* **Records contained in a dataset**
::::

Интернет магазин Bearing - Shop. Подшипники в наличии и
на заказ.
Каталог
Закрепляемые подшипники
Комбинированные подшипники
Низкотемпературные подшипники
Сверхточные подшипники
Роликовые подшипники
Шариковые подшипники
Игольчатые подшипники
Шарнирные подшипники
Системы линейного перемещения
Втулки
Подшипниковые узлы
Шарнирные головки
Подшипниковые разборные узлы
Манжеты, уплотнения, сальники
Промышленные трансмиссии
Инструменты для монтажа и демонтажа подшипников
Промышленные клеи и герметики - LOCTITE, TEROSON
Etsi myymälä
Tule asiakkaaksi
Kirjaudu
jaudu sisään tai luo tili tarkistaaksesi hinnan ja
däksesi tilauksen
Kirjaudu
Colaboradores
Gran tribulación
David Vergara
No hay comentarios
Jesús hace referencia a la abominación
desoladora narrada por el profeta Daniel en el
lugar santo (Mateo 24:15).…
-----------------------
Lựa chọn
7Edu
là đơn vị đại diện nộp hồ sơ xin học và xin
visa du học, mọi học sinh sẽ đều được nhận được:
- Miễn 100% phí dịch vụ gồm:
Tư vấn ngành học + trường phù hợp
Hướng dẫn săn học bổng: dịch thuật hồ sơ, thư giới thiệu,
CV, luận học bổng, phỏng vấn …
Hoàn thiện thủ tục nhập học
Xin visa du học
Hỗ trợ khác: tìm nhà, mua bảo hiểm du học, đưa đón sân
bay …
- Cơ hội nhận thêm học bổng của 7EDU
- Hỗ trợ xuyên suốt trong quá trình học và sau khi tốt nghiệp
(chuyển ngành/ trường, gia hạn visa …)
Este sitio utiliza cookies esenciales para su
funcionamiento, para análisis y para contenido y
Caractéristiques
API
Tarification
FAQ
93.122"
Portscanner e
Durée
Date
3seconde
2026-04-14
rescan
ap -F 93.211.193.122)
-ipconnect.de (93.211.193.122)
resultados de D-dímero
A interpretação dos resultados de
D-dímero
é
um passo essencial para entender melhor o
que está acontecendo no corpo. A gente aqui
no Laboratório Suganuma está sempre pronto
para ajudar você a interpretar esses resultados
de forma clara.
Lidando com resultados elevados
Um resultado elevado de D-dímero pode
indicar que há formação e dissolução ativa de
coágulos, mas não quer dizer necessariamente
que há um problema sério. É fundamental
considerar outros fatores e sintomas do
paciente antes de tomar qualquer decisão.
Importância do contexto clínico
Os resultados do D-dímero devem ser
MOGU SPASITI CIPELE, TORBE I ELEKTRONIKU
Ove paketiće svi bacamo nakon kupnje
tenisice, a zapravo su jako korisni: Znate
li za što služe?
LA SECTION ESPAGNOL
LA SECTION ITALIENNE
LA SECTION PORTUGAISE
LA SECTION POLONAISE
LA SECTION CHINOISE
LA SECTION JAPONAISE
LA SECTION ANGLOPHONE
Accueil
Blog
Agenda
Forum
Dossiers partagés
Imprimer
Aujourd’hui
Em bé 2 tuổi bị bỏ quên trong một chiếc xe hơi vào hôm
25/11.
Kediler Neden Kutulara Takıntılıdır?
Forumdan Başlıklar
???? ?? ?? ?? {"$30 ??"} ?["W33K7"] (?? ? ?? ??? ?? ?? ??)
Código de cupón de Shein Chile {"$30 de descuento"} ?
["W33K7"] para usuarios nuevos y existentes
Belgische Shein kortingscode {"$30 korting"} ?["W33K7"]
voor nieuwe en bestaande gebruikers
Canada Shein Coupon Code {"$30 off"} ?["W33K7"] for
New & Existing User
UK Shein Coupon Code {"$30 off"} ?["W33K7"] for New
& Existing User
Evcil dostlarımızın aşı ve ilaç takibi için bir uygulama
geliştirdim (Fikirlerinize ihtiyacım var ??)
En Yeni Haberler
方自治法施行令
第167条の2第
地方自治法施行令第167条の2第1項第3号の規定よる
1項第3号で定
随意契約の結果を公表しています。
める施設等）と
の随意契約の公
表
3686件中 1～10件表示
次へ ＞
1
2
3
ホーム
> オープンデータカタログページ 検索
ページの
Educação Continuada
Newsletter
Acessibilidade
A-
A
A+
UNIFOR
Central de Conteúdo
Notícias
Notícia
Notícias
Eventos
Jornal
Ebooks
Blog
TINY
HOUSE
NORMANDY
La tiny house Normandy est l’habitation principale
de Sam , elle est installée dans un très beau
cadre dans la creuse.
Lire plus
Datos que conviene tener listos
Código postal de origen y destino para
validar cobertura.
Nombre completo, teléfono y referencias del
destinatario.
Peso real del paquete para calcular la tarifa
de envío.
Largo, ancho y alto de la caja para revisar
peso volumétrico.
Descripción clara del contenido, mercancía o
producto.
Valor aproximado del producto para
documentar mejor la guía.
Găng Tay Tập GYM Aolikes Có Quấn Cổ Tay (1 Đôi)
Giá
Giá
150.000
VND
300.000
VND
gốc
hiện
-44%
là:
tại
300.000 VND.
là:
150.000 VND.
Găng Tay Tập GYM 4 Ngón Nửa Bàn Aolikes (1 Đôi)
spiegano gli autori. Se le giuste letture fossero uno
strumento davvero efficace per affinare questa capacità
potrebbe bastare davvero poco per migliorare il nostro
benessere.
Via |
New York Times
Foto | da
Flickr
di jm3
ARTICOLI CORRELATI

::::

* **WHAT THE TASK ASKS**
Send back the lines of the records word for word, from the very first through the line containing "Шарнирные подшипники".

* **TASK RESPONSE**
Интернет магазин Bearing - Shop. Подшипники в наличии и
на заказ.
Каталог
Закрепляемые подшипники
Комбинированные подшипники
Низкотемпературные подшипники
Сверхточные подшипники
Роликовые подшипники
Шариковые подшипники
Игольчатые подшипники
Шарнирные подшипники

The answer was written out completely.